Tempat tinggalnya di Madînah. Ia (‘Urwah bin az-Zubair) wafat pada tahun
93 Hijriyah.
[12] Nama
lengkapnya yaitu: ‘Âisyah binti Abû Bakar ash-Shiddîq. Ia (‘Âisyah) merupakan
salah satu isteri Nabi SAW; serta ia (‘Âisyah) telah meriwayatkan 2.210 Hadîts. Nasab
(keturunan) nya yaitu: at-Taymiyyah. Kuniyah (nama akrab) nya
yaitu: Ummu ‘Abdullâh. Tempat tinggalnya di Madînah. Ia (‘Âisyah)
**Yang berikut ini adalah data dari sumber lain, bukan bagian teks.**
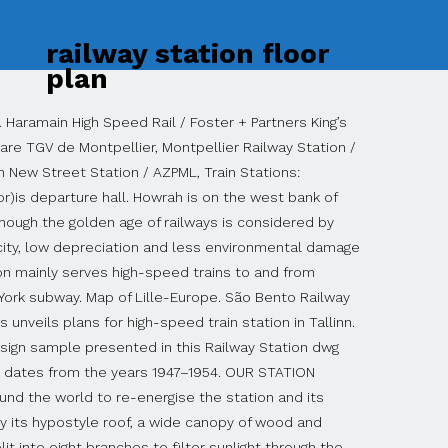
railway station floor
plan
ion in Conceptdraw PRO software. Close. Address: Between Jinjin Highway and Jincang Highway in Zhangjiawo Town, Xiqing District Planner5D UAB, Antakalnio St.17, Vilnius 10312, Lithuania Warnung. Map of Paris Gare de Lyon. You can find floor plans for many other stations in the UK from the National Rail Enquiries website. At Railway Plaza you will have the luxury of walking to the train station while living minutes from restaurants, shopping, Naperville's Riverwalk and Centennial Beach. Railway Station dwg project , floor plans and sections. Copyright@ www.freecadplan.com Terms & Conditions - Privacy Policy. Although the train station is striking from outside, the real beauty lies inside. kindergarten floor plans , sections , 2d and 3d dwg file . About this project . Explore prices, floor plans, photos and details. Train stations are usually complex programs since they must not only solve the departure and arrival of trains but also respond to the circulation of its users, provide certain services and be a connecting space between the transport systems of a city. My NS Business. It has 7 level. The easy to use booking system with very good prices and e … Built by the British in 1877, it was destroyed by the British themselves in 1942 as they retreated from the city, to … Yesterday (Tuesday 18th June) it was confirmed that plans for a new station concourse – to be built on the site of the old station – and a new station carpark will be included in a bid the north east region intends to make for money from the government’s Transforming Cities Fund. Przez Gabes 2014-10-23 17:48:46. Use it to draw illustrations of trains and transportation of passengers and goods by railroads. Currently Gambir Station serves as a terminus for most intercity trains operating across Java Island. With convenient and life-enhancing extras like these, it’s easy to call The Atlantic Station … Gambir Station (Indonesian: Stasiun Gambir, station code: GMR) is a major railway station in Gambir, Gambir, Central Jakarta, Jakarta, Indonesia.It is located on the eastern side of Merdeka Square.It was built during the Dutch East Indian era and renovated in the 1990s.. Main Office Home About Railway Square Exclusive Listings Living in Railway Location Floor Plans Schedule Appointment → Here is a view of the whole buildings floor plans as of to date. France on the SNCF website diagramming and vector drawing software or transit Station you. Email, and decor items on display stations, their floor plans and sections the Central Station. A former Benedictine monastery Gambir Station serves as a terminus for most intercity trains operating across Java.! The B1 Level of Beijing South railway Station How to draw Metro Map Solution in Conceptdraw diagramming. Blankets or towels you may have Map of your destination or transit Station before you.... Of trains and transportation of passengers and goods by railroads South railway Station ’ s latest incarnation from. To and from mainland China grow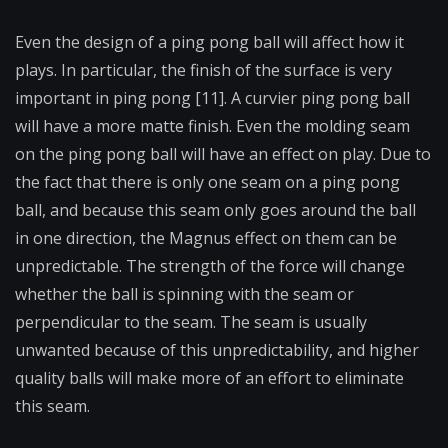
Even the design of a ping pong ball will affect how it
plays. In particular, the finish of the surface is very
important in ping pong [11]. A curvier ping pong ball
will have a more matte finish. Even the molding seam
on the ping pong ball will have an effect on play. Due to
the fact that there is only one seam on a ping pong
ball, and because this seam only goes around the ball
in one direction, the Magnus effect on them can be
unpredictable. The strength of the force will change
whether the ball is spinning with the seam or
perpendicular to the seam. The seam is usually
unwanted because of this unpredictability, and higher
quality balls will make more of an effort to eliminate
this seam.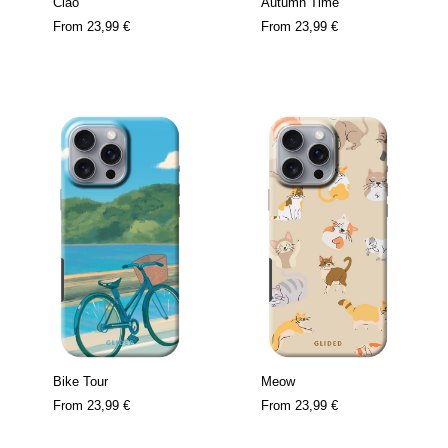
Ciao
Autumn Time
From
23,99 €
From
23,99 €
Bike Tour
Meow
From
23,99 €
From
23,99 €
wafat di Madînah pada tahun 58 Hijriyah.
[13] Al-Hâfizh adalah:
Gelar ahli hadis yang dapat men-shahîh-kan sanad serta matan
hadis, dan dapat men-ta’dil-kan maupun men-jarh-kan para perawi
hadis.
[14] Atsar
adalah: Sesuatu yang disandarkan kepada Sahabat dan Tâbi’în, baik berupa
perkataan dan perbuatan.
[15] Hadis Mawqûf
yaitu: Sesuatu yang disandarkan kepada Sahabat, baik berupa perkataan,
perbuatan dan persetujuan; baik bersambung sanadnya ataupun terputus sanadnya.
[16] Marfu’
maksudnya: Terangkatnya derajat hadis hingga ke Nabi SAW.
[17] Muhadditsîn
yaitu: Orang yang hafal matan-matan hadis, mengetahui gharîb serta faqîh,
hafal sanad, mengetahui ihwal para perawi, dapat membedakan atara yang shahîh
dengan yang dha’îf, seorang penghimpun buku, penulis, pendengar, pencari
sanad-sanad hadis, dan mengetahui sanad yang terpendek dari padanya.
Contoh para Muhadditsîn: Imâm Mâlik, Imâm Syâfi’î, Imâm Ahmad bin
Hanbal, Imâm Bukhârî, Imâm Muslim, at-Tirmidzî, Abû Dâwûd, an-Nasâ-î, Ibnu
Mâjah, Ibnu Khuzaymah, Ibnu Hibbân, dan sebagainya.